EACOP will carry crude 897 miles from Kabaale, Hoima district, Uganda, to the Port of Tanga, Tanzania, for export to the international market. Ugandan rights-of-way are still being acquired.

The buried, heated 24-in. OD pipeline will cost roughly $4 billion. EACOP Co. Ltd. includes affiliates of upstream partners Total Energies E&P Uganda (62%), Uganda National Oil Co. (UNOC, 15%), and China National Offshore Oil Corp. (CNOOC) Uganda (8%), with the remaining 15% held by Tanzania Petroleum Development Corp. (TPDC).

The four companies last year took final investment decision on the Lake Albert development project in Uganda, which includes Tilenga and Kingfisher oil projects and construction of EACOP. Tilenga, operated by TotalEnergies, and Kingfisher, operated by CNOOC, are expected to start producing in 2025 and reach a cumulative plateau production of 230,000 b/d.

Deutsche Ostsee LNG terminal final commissioning under way

Deutsche ReGas GMBH & Co. KGaA’s 5.2-billion cu m/year (bcmy) Deutsche Ostsee LNG terminal has received its operating license and is in the final stages of commissioning. Final commissioning includes TotalEnergies SE’s Neptune floating storage and regasification unit (FSRU), small-scale LNG shuttle vessels, and associated infrastructure.

Deutsche ReGas plans to more than double Deutsche Ostsee’s regasification capacity by 2025. The company also plans to install a second FSRU-based terminal by end-2023 which, alongside a number of potential capacity upgrades, could increase its import capacity to 13.5 bcmy.

Deutsche Ostsee, in Lubmin, Germany, delivered first gas in January. It utilizes existing port and natural gas network infrastructure to minimize direct environmental impact.

The German Government has committed to diversifying its gas-supply options to ensure reliable access to natural gas and last year passed the LNG Acceleration Act to speed deployment of LNG terminals in the country. Germany expects to have 37 bcmy of import capacity in place by 2024. The country’s gas consumption in 2021 was 93.6 bcm.
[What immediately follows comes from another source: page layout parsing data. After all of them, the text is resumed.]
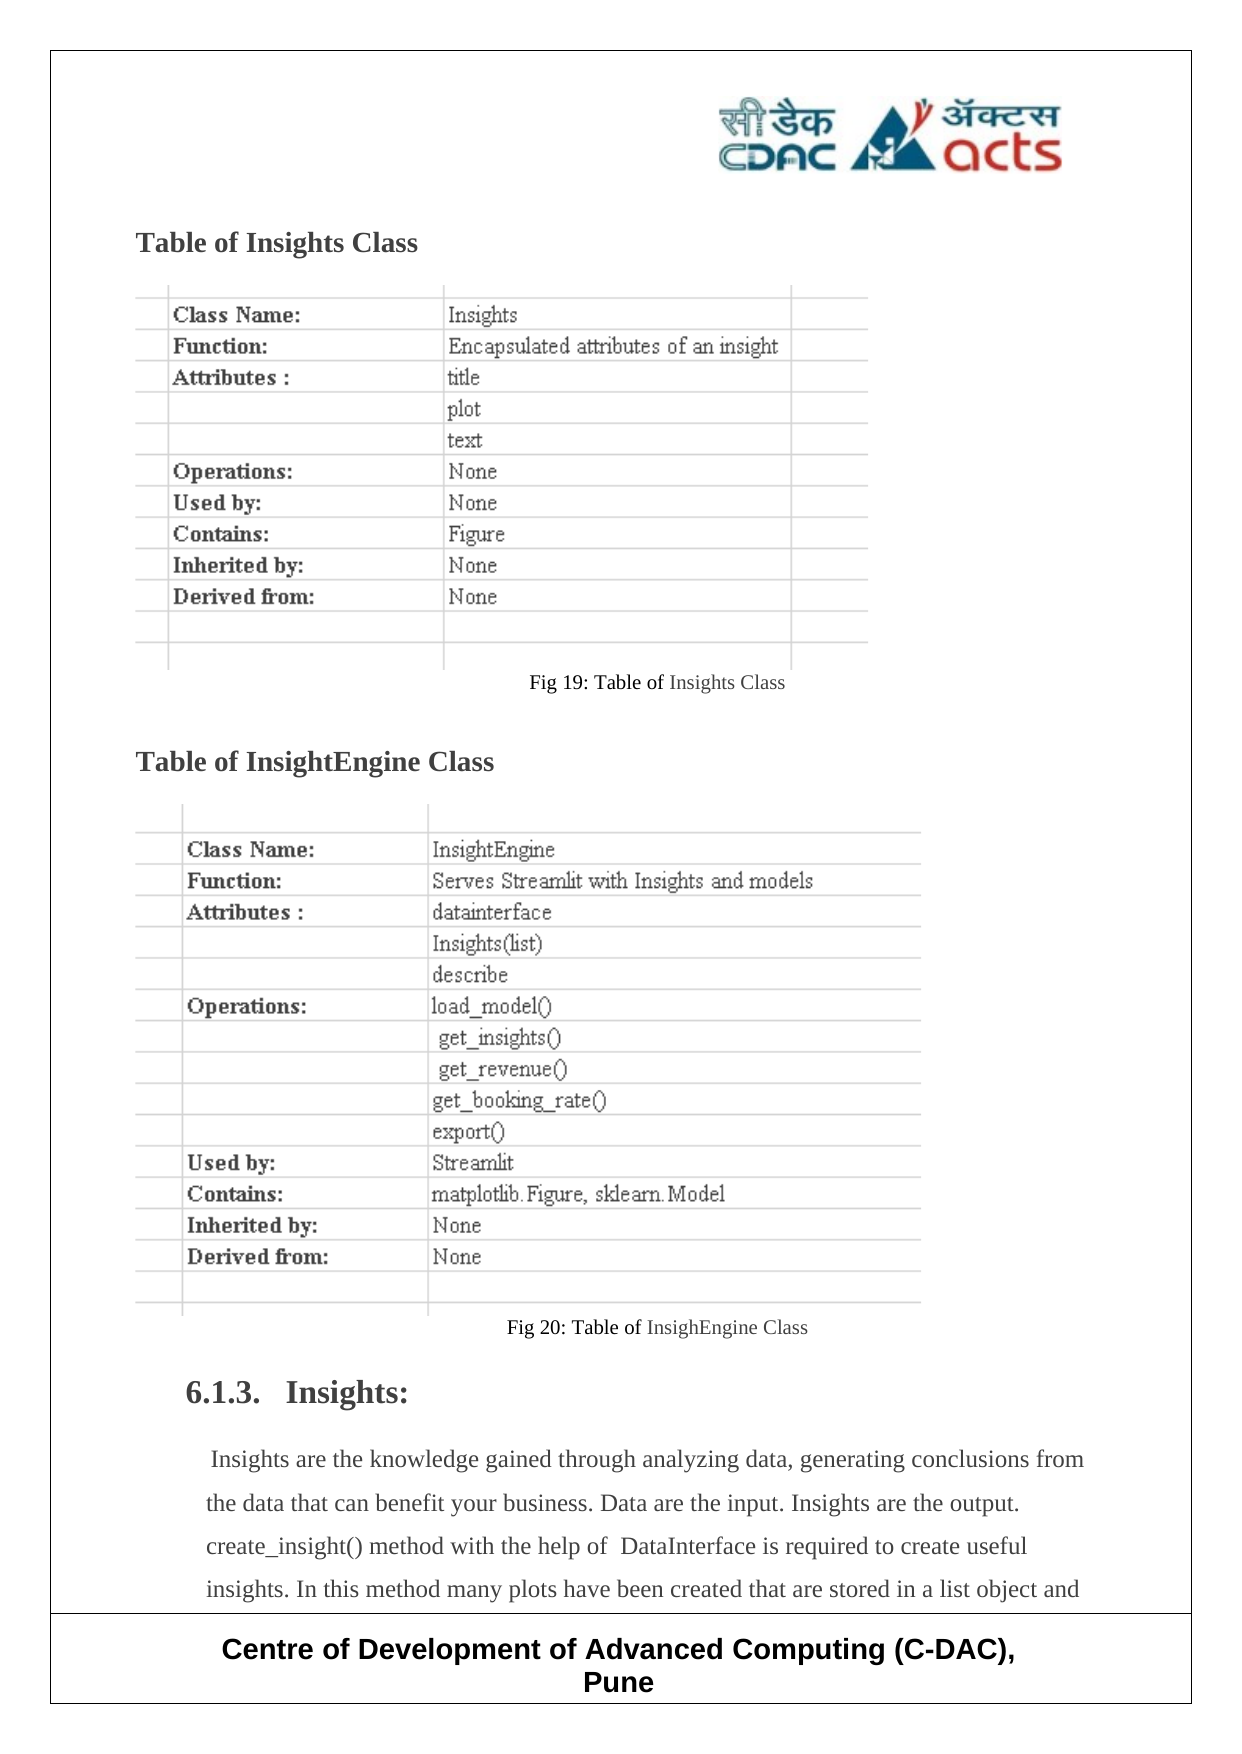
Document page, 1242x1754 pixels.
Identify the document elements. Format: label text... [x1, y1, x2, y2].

text Fig 19: Table of Insights Class [210, 670, 1104, 694]
text create_insight() method with the help of DataInterface is required to create useful insights. In this method many plots have been created that are stored in a list object and passed to InsightEngine Class. InsightEngine Class saves the insights object in the persistent storage. [206, 1531, 1104, 1603]
text Table of InsightEngine Class [135, 744, 1104, 778]
list Insights: [185, 1373, 1104, 1411]
text Insights are the knowledge gained through analyzing data, generating conclusions from the data that can benefit your business. Data are the input. Insights are the output. [206, 1444, 1104, 1516]
picture [718, 96, 1063, 174]
text Fig 20: Table of InsighEngine Class [210, 1315, 1104, 1339]
text Table of Insights Class [135, 226, 1104, 259]
picture [135, 804, 922, 1316]
picture [135, 285, 869, 670]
Macquarie Capital and its 100%-owned portfolio company, WaveCrest Energy LLC, have supported Deutsche Ostsee with two rounds of investment into Deutsche ReGas. 

Port Arthur LNG Phase 1 offtake fully subscribed with latest agreement

Sempra Infrastructure has agreed to supply LNG from its 13.5-million tonnes/year (tpy) Port Arthur LNG Phase 1 project under development in Jefferson County, Tex., to PKN ORLEN SA. With the agreement, the projected LNG offtake capacity for Phase 1 is now fully subscribed under binding long-term agreements, Sempra said in a release Jan. 25.

PKN ORLEN will purchase some 1 million tpy of LNG on a free-on-board basis for 20 years to increase diversification of its import portfolio and secure additional volumes of natural gas, “which will be used both to provide for the needs of the Polish customers and to enhance PKN ORLEN’s presence in the international energy market,” PKN ORLEAN said.

Sempra Infrastructure has existing long-term agreements with ConocoPhillips, INEOS, ENGIE, and RWE for LNG from the proposed Phase 1 project. In aggregate, Port Arthur LNG Phase 1 is now fully subscribed with 10.5 million tpy under binding long-term agreements.

A final investment decision on the project is expected in this year’s first quarter, with first cargo deliveries expected in 2027.

Port Arthur LNG Phase 1 is permitted and expected to include two natural gas liquefaction trains and LNG storage tanks and associated infrastructure. A similarly sized Port Arthur LNG Phase 2 project is under active marketing and development, the company said.